Wird Kalkstein mit Aluminiumoxid oder Bauxit bei Temperaturen von über 1.500 Grad Celsius gebrannt, entstehen Kalziumaluminate. »Je nach Anwendung unterscheiden sich die Verhältnisse der Zusammensetzungen«, erklärt Alfred Blažina. Die Nachfrage nach immer beständigeren Hochleistungsprodukten wächst. Neu im Portfolio ist das Produkt »HiPerCem« für die Formulierung hochentwickelter Feuerbetone. »Das innovative Konzept basiert auf dem hohen Kalziumanteil, kombiniert mit einer optimierten Korngrößenverteilung«, beschreibt der Calucem-Geschäftsführer. Im Angebot sind aber auch Produkte für konventionelle Stampf- und Gießmassen.

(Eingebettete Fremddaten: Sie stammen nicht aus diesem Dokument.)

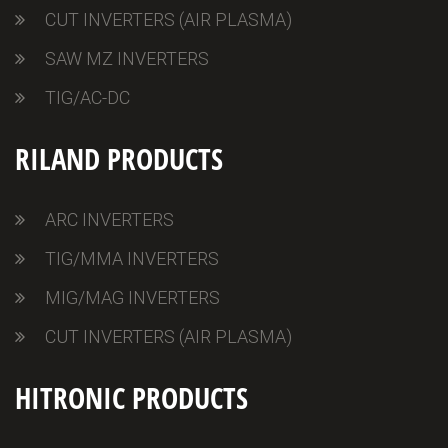
CUT INVERTERS (AIR PLASMA)
SAW MZ INVERTERS
TIG/AC-DC
RILAND PRODUCTS
ARC INVERTERS
TIG/MMA INVERTERS
MIG/MAG INVERTERS
CUT INVERTERS (AIR PLASMA)
HITRONIC PRODUCTS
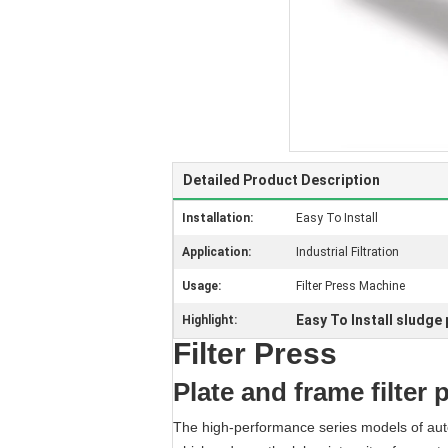
Detailed Product Description
Installation:
Easy To Install
Application:
Industrial Filtration
Usage:
Filter Press Machine
Easy To Install sludge
Highlight:
Filter Press
Plate and frame filter 
The high-performance series models of autom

Beumer für bessere Prozesse

Die unterschiedlichen Mischungen werden nach der Herstellung gemahlen und in Säcke abgefüllt, auf Paletten gestapelt, mit Folie verpackt und so zu den Kunden und Händlern gefahren. »Bisher standen uns dafür Anlagen zur Verfügung, die äußerst energieintensiv arbeiteten und die wir oft warten mussten«, sagt Alfred Blažina. Dazu kam: Rüsteten die Mitarbeiter die Abfüllanlage auf eine andere Zementmischung um, verlief das nie reibungslos. Je nach Zusammensetzung ist das Material mal feiner, mal gröber. Nach der Umstellung konnten beim Abfüllen große Mengen Staub entstehen – Material, das so verloren ging. Auf der Suche nach einer neuen Lösung und einem geeigneten Partner fand Calucem schnell den Intralogistik-Experten Beumer. »Unser Produkt hat ganz spezifische Eigenschaften«, erläutert Alfred Blažina. »Wir brauchten einen Lieferanten, mit dem wir gemeinsam eine Lösung für unseren besonderen Baustoff entwickeln konnten.«

Als Komplettanbieter von Abfüll-, Palettier- und Verpackungstechnik unterstützt die Beumer Group ihre Kunden in all diesen Belangen und liefert nachhaltige Lösungen aus einer Hand. »Bei Calucem haben wir die komplette Linie installiert«, berichtet David Žargi, Vertreter von Beumer im westlichen Balkan. In Pula führten die Spezialisten die einzelnen Anlagen und Systeme mit intelligenter Automatisierung zusammen und verknüpften sie effizient. »Wichtig für Calucem sind kompakte Anlagen, die energieeffizient arbeiten, wenig Wartung erfordern und von den Mitarbeitern mit geringem Aufwand intuitiv bedient werden können«, sagt Žargi.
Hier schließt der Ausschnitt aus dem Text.